-- SUPPLIED MATERIAL --
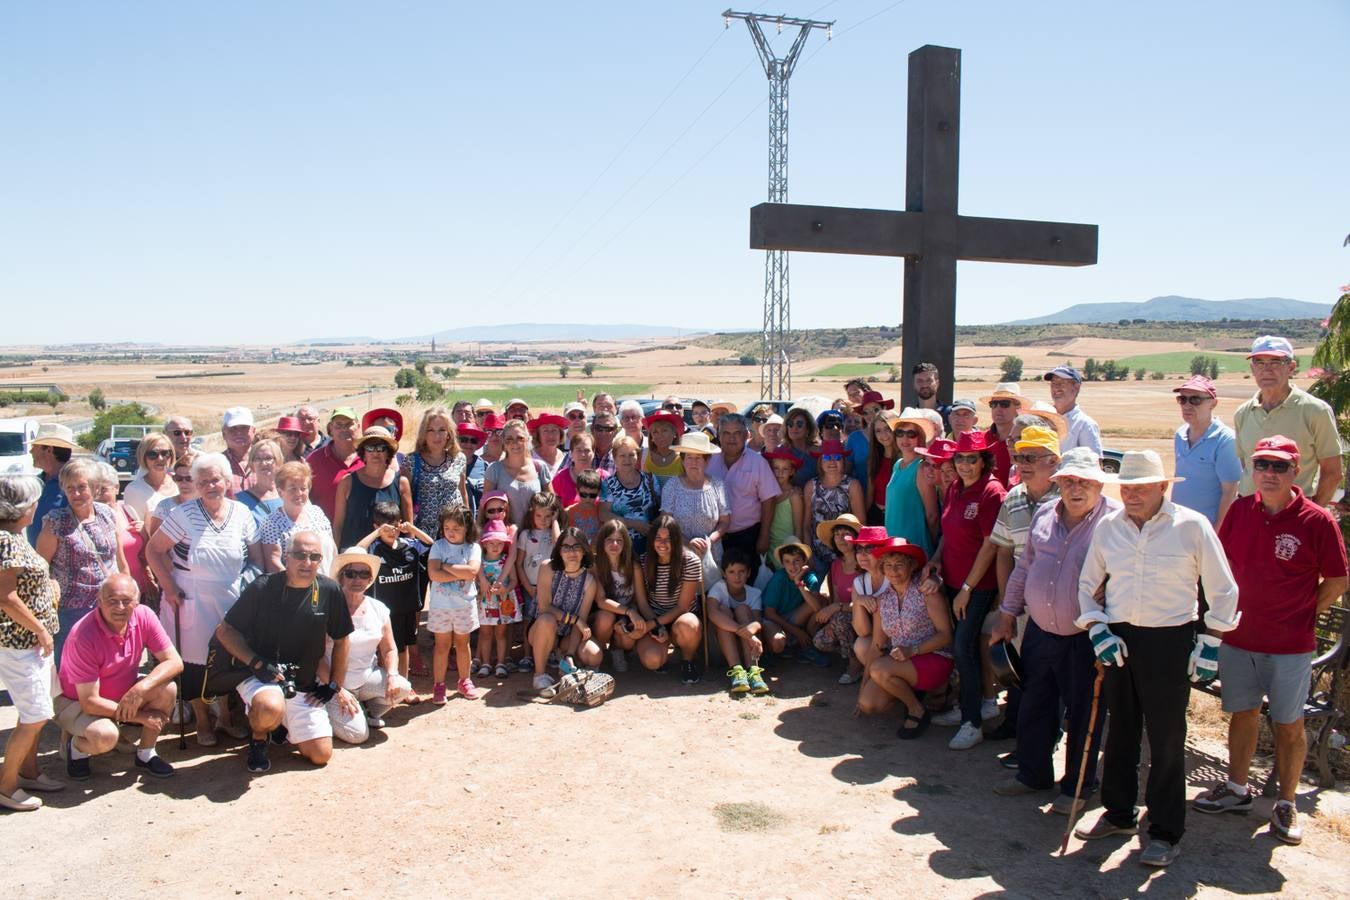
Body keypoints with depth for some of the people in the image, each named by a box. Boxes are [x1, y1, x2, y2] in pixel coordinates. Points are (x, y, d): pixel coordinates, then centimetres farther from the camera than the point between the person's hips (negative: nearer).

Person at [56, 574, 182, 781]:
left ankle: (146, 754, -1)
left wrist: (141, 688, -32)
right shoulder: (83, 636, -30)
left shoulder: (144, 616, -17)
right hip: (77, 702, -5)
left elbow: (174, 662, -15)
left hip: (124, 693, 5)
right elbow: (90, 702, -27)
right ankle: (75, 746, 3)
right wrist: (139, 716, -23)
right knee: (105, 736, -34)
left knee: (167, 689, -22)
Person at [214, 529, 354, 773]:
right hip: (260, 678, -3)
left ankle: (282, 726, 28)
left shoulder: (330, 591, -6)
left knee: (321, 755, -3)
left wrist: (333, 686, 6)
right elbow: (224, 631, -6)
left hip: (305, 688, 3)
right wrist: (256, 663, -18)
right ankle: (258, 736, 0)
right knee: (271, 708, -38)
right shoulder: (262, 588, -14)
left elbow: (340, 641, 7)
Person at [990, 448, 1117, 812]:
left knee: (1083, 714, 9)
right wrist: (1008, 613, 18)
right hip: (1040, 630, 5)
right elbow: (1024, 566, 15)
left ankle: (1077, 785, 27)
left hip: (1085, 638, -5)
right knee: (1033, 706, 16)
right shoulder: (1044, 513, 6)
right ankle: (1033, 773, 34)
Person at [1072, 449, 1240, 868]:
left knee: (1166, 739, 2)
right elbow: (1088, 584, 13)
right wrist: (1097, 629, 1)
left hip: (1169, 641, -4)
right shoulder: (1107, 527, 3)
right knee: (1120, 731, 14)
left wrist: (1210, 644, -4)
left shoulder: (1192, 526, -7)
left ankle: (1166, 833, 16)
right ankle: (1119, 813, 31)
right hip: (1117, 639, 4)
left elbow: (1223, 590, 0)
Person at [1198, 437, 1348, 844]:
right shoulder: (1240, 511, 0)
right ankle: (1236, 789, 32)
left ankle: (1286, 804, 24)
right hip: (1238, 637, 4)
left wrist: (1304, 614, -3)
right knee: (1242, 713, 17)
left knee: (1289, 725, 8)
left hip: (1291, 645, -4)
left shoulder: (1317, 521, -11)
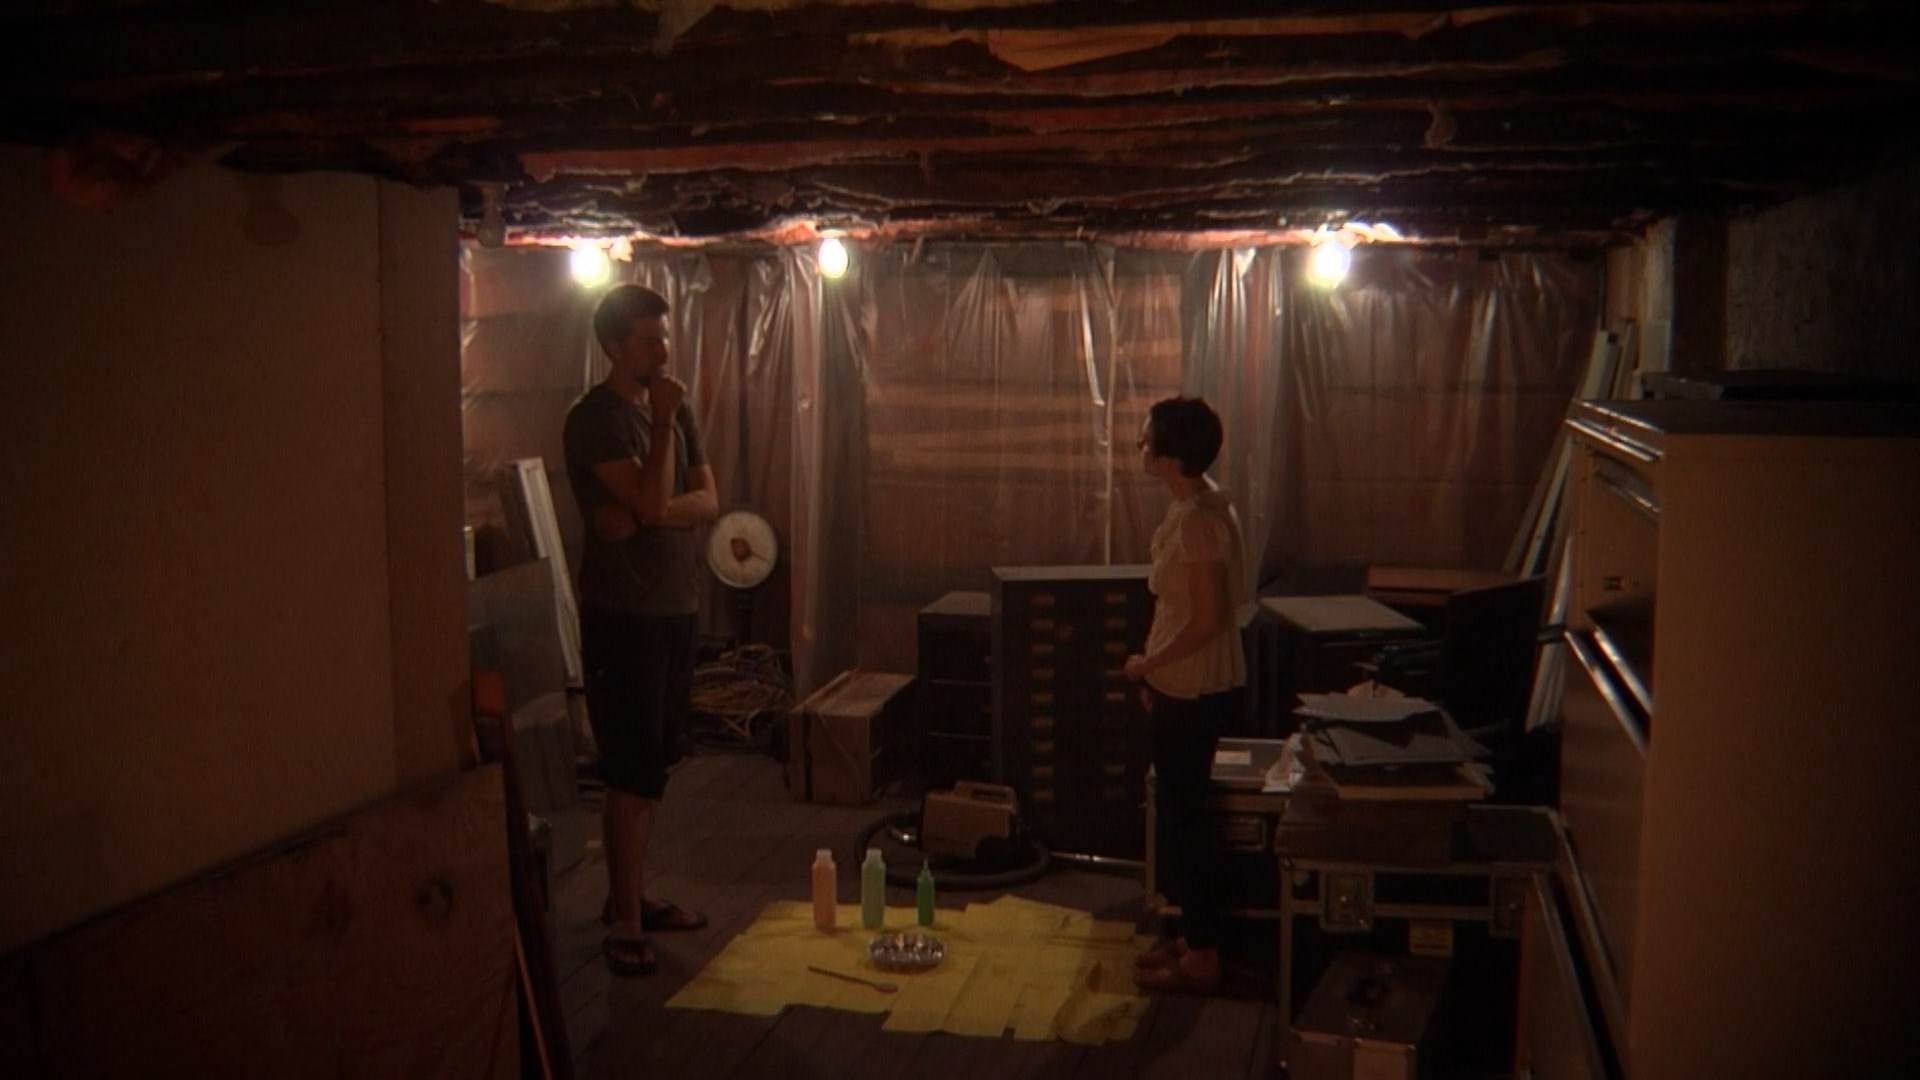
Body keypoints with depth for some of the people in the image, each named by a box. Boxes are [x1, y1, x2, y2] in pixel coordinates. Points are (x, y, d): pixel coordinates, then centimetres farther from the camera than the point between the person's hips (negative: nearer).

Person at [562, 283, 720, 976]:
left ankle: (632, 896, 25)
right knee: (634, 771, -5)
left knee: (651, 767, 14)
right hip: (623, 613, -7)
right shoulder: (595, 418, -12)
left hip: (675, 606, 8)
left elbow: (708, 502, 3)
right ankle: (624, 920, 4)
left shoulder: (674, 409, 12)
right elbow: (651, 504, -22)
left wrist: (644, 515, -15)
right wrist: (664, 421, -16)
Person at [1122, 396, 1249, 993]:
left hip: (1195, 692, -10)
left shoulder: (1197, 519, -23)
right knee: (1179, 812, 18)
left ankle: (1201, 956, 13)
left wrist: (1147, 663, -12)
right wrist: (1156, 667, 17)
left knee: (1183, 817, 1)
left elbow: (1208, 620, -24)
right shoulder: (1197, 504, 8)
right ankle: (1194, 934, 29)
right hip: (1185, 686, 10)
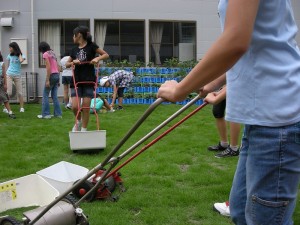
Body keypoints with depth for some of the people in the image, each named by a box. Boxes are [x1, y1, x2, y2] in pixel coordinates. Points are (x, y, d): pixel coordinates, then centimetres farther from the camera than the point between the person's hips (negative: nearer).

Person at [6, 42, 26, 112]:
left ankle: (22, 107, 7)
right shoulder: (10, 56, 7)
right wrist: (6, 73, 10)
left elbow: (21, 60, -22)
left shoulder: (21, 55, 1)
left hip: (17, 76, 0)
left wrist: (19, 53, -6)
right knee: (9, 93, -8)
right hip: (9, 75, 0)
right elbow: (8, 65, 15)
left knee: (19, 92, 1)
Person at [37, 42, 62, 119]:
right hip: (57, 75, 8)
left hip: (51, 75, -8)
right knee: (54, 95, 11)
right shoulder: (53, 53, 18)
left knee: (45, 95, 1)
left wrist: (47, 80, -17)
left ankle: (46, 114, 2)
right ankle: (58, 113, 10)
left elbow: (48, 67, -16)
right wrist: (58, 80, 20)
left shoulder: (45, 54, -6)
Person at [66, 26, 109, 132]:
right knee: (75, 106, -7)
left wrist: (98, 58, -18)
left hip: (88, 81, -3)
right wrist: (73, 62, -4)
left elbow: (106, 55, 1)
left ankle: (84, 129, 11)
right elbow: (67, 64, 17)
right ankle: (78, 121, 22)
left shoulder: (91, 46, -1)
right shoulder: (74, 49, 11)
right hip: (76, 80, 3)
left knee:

-- DESCRIPTION OF THE TASK --
Every line from the one holding "right ankle: (78, 121, 22)" through the final line of the listing must be echoed exactly; leave out all other lines.

-- ANSWER BOX --
right ankle: (78, 121, 22)
left shoulder: (91, 46, -1)
right shoulder: (74, 49, 11)
right hip: (76, 80, 3)
left knee:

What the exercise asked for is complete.